The booming labour market in Canada seems to have vanished, at least for now, as employment declined and the unemployment rate rose again in July. Whether it is the summer doldrums, a trained worker shortage or the beginning of a slower second-half economy is yet to be seen. But the news is troubling in the wake of the accelerating trade tensions between China and the US. The US-Sino trade war has already sideswiped Canada, and President Xi Jinping does not face an election. He is not backing down, despite threats of a 10% additional tariff on all Chinese imports to the US. Trump’s response to denounce China as a currency manipulator has no teeth, raising doubts of the White House claim that trade wars are easy to win.
Agriculture and manufacturing in Canada, China, the US and the rest of the world have already been hard hit. Businesses spending on capital equipment and software has slowed dramatically in the face of so much uncertainty. The global economy has slowed, and bond yields around the world have fallen sharply as money is moving to the safe havens of government bonds and gold. Yield curves in Europe and the US are now inverted, which is often a sign of coming recession.
In Canada this week, the 10-year government bond yield fell to 1.22% compared to 1.58% one month ago and 2.33% one year ago. The 5-year bond yield is also at 1.22%, down a whopping 14 basis points in one week. The best 5-year fixed mortgage rate has now dropped to roughly 2.30%, although borrowers still have to qualify at the Bank of Canada posted rate of 5.19%.
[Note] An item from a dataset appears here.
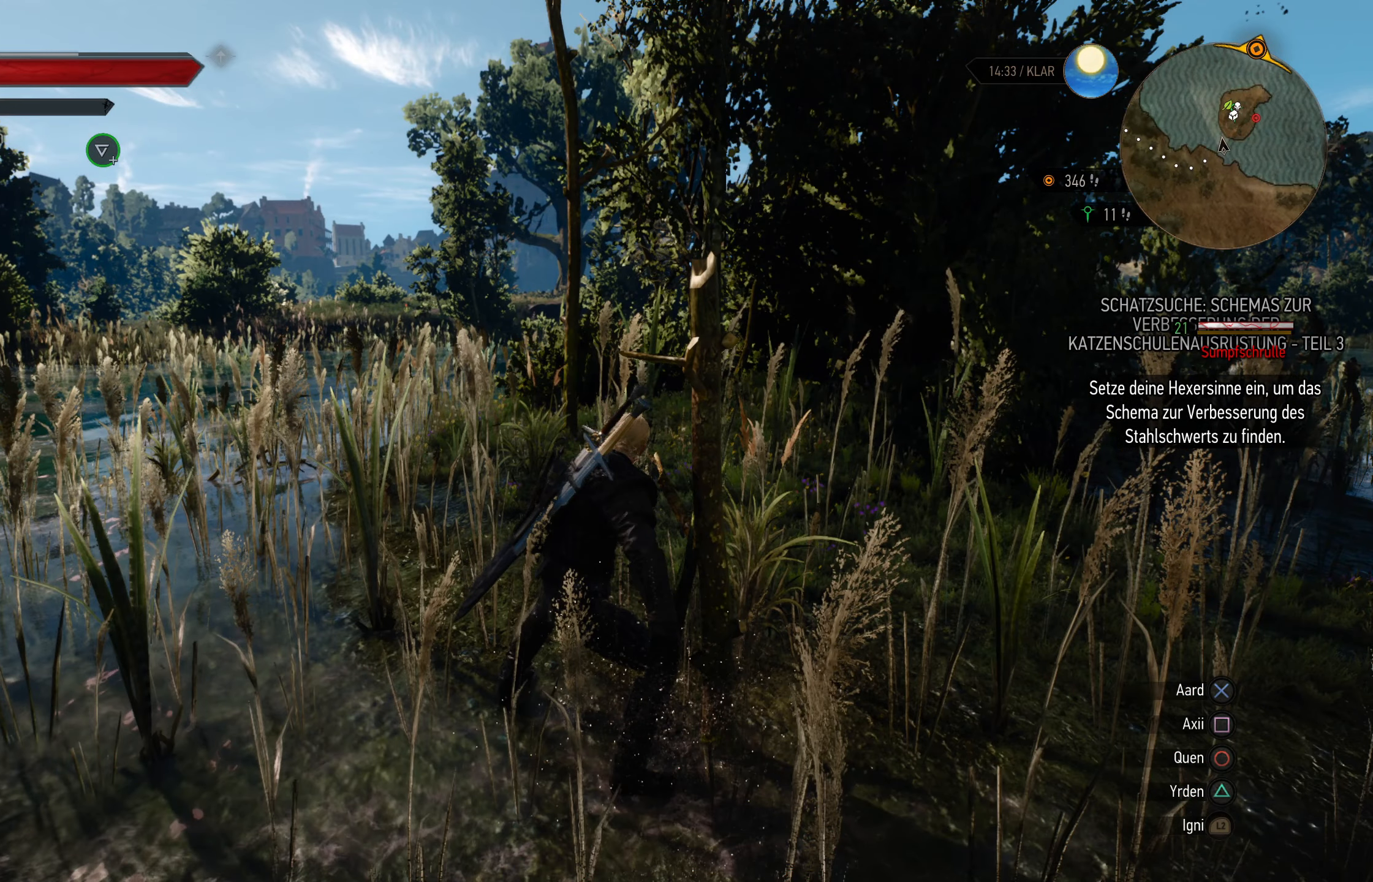
{"buttons": ["R2"], "left_stick": "right", "right_stick": "center", "events": []}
Consumer spending has held up, and housing activity is strengthening in Canada and the US. But if the economy slows and job markets weaken further, it is only a matter of time before households tighten their belts.
Canada’s labour market lost 24,200 jobs in July according to Statistics Canada, versus expectations for a gain of 15,000. That follows a decline of 2,200 jobs in June. The unemployment rate rose to 5.7%, a second monthly increase after reaching a 40-year low of 5.4% in May. Hours worked on a year-over-year basis slowed sharply, and the number of people employed by private sector companies plunged by the most since the last recession.
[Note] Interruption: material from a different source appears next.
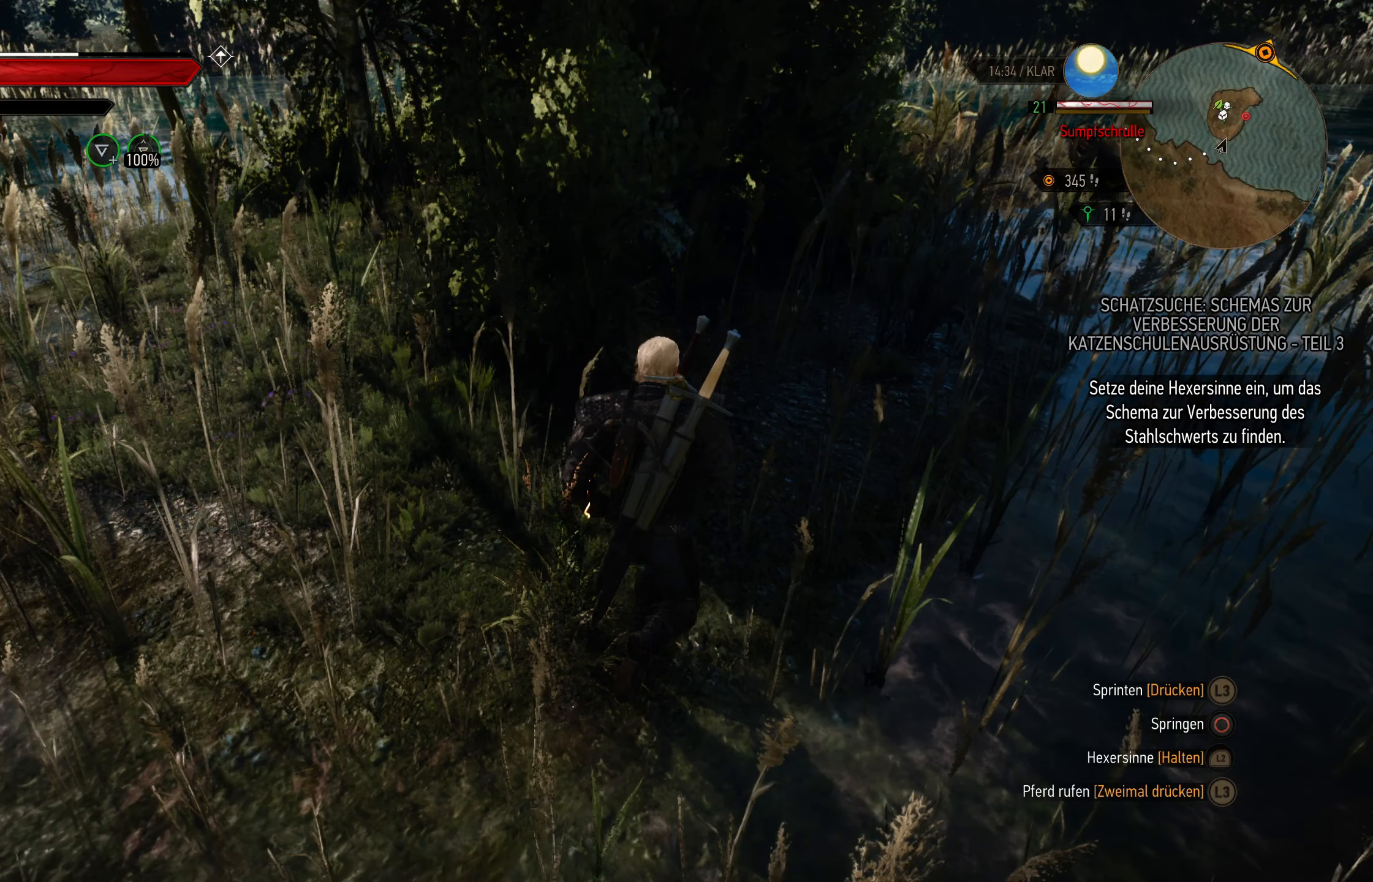
{"buttons": [], "left_stick": "up-right", "right_stick": "center", "events": []}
One of the few positive signs was accelerating wages, with hourly pay up 4.5% in July from a year ago (see chart below). That’s the most robust annual pay rise in a decade. Another area of strength was the construction sector, which recorded a 25,000 gain in employment.
Bottom Line: The disappointing jobs report and the broadening trade tensions will likely spur the notion that a Bank of Canada rate cut is coming. Accelerating wages might delay such a move. But if the global economy continues to slow, the Bank might add its name to the very long list of central bank rate cuts, which now includes the Fed. What has changed from my view just last week that the BoC would be on hold for the rest of the year is the widening trade war and the back-to-back slowdown in our jobs market.